Sodium fluoroacetate is one of the few naturally occurring fluorine compounds and is present in D. cymosum.

The toxic compound isolated as the cause of gifblaar poisoning is fluoroacetate, which was first isolated by Marais in 1944. The of this compound is 0.5 mg/kg, which means that about 200 grams of dry plant material is sufficient to kill a 500 kg cow. The compound itself is not toxic but undergoes lethal synthesis in the body while reacting with coenzyme A, yielding fluoroacetyl-Coenzyme A. This compound then reacts with oxaloacetate to form fluorocitrate, which is toxic, being a competitive substrate for aconitase (whose normal substrate is citrate). It binds irreversibly to the aconitase but cannot be released, disrupting the Krebs cycle and thus severely inhibiting cellular respiration. Furthermore, fluorocitrate, unlike citrate, cannot cross from the cytoplasm into the mitochondria, where citrate is needed. It is instead degraded in the cytoplasm.
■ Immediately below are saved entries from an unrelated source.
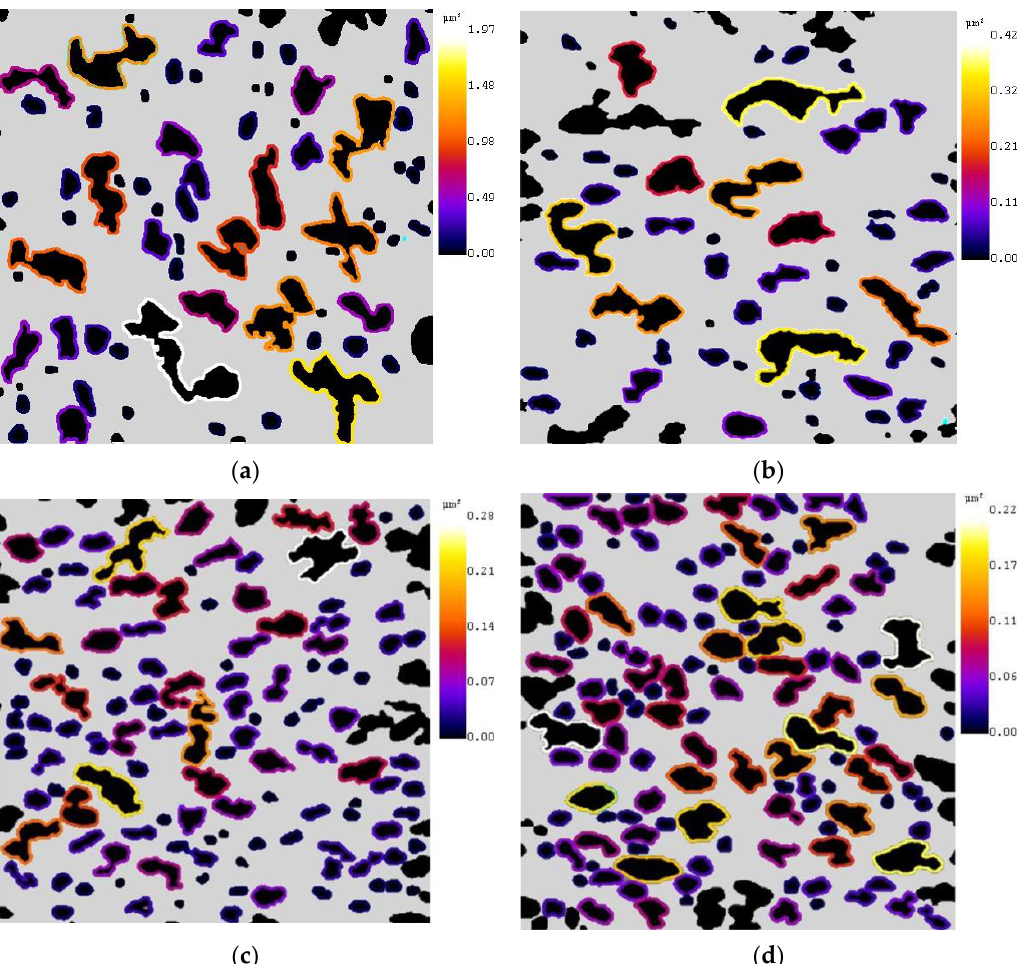
Figure 5. Surface area of flat sections of Fe 3 C after deformation with strain rate: ( a ) 0.001, ( b ) 0.01, ( c ) 0.1, ( d ) 1 s −1 .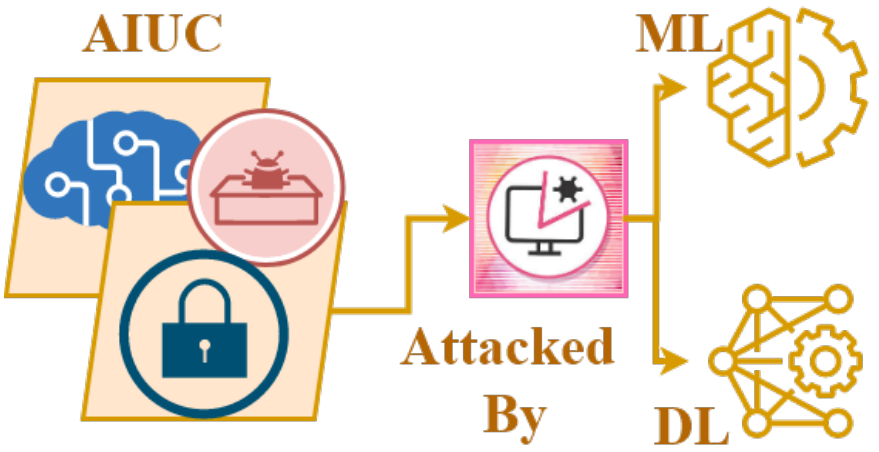
Figure 3. AIUC: Vulnerable to ML and DL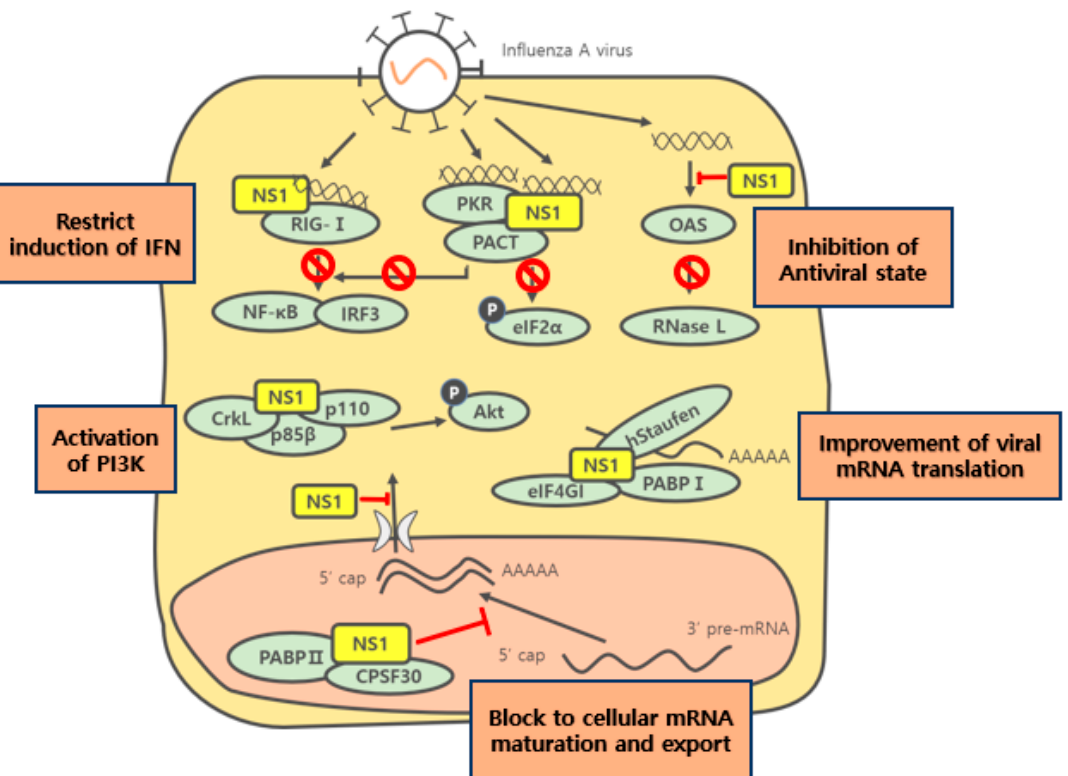
Figure 2. Overview of the functions of NS1 protein in cytoplasm and nuclei of infected cells. NS1 plays a vital role as an INF antagonist for the influenza virus. NS1 inhibits IFN induction at the pre-transcriptional stage by blocking the activation of the RIG-I and at the post-translational level by repressing activations of the antiviral properties of PKR and OAS/RNase L. Furthermore, NS1 disrupts the processing and nuclear export of cellular mRNAs. NS1 enhances viral mRNA translation, and activation of the PI3K pathway by NS1 is required for viral replication in infected cells.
Dichapetalum cymosum itself is resistant to the toxic effects since it contains high levels of the enzyme fluoroacetyl-CoA thioesterase which hydrolyses any fluoroacetyl-Coenzyme A produced back to fluoroacetic acid and Coenzyme A.

==Pathology==
In cattle, death by acute cardiac arrest is seen following drinking or some kind of exertion. Affected animals will show dyspnoea and arrhythmias before this. There may occasionally be neurological signs such as trembling, twitching and convulsions. Death occurs 4 to 24 hours after ingestion. In rare cases, an animal will survive the initial period only to drop dead months later of heart failure - so-called chronic gifblaar poisoning. On post-mortem, leaves may be found in the rumen, cyanosis may be seen, as well as signs of heart failure - congestion, haemorrhage, and myocardial necrosis (on histopathology). Diagnosis is based on these as well as the presence of gifblaar in the camp, particularly if signs of consumption are seen. Tests can be done for monofluoroacetate in rumen fluid, kidneys and liver.

==Treatment==
There are no confirmed therapeutic measures that have been developed for the prevention or treatment of gifblaar poisoning. Treatment often consists of helping animals to remain calm and rested. Animals are usually removed from the infected camp, but without exciting them. It is thought that withholding water for 48 hours can improve prognosis. Removing all known plants from pastures may reduce risk of exposure.

==Pattern of toxicity==
Cattle are mostly affected, with sheep, goats and game rarely being poisoned. The compound is equally poisonous to these species; an explanation is that the bulk grazing style of cattle, which is by nature less selective, lends itself to the ingestion of the plant. Young sprouts have more monofluoroacetate, but all parts are lethal. The plant sprouts in late winter, before the spring rains, the cue for most plants - including grasses - to shoot. This makes it the predominant greenery during that period. Cases of poisoning are most frequent at this time. Later in the season, gifblaar poisoning is far less common; presumably enough other grazing occurs that gifblaar is not eaten. Autumn (late season) poisonings also occur. This is associated with heavy grazing, leading to denudation of preferred species, and gifblaar is again the predominant herbage within the camp. Poisoning of carnivores, including dogs, has been reported after consumption of ruminal contents of poisoned animals.

==Management==
Mechanical methods of removal have proven to be ineffective because of the plant's extensive root system.
From the above it is clear that gifblaar-infested camps are not ungrazeable per se. Nevertheless, caution should be taken and animals should only be grazed later in the season, and the camps should not be overutilised.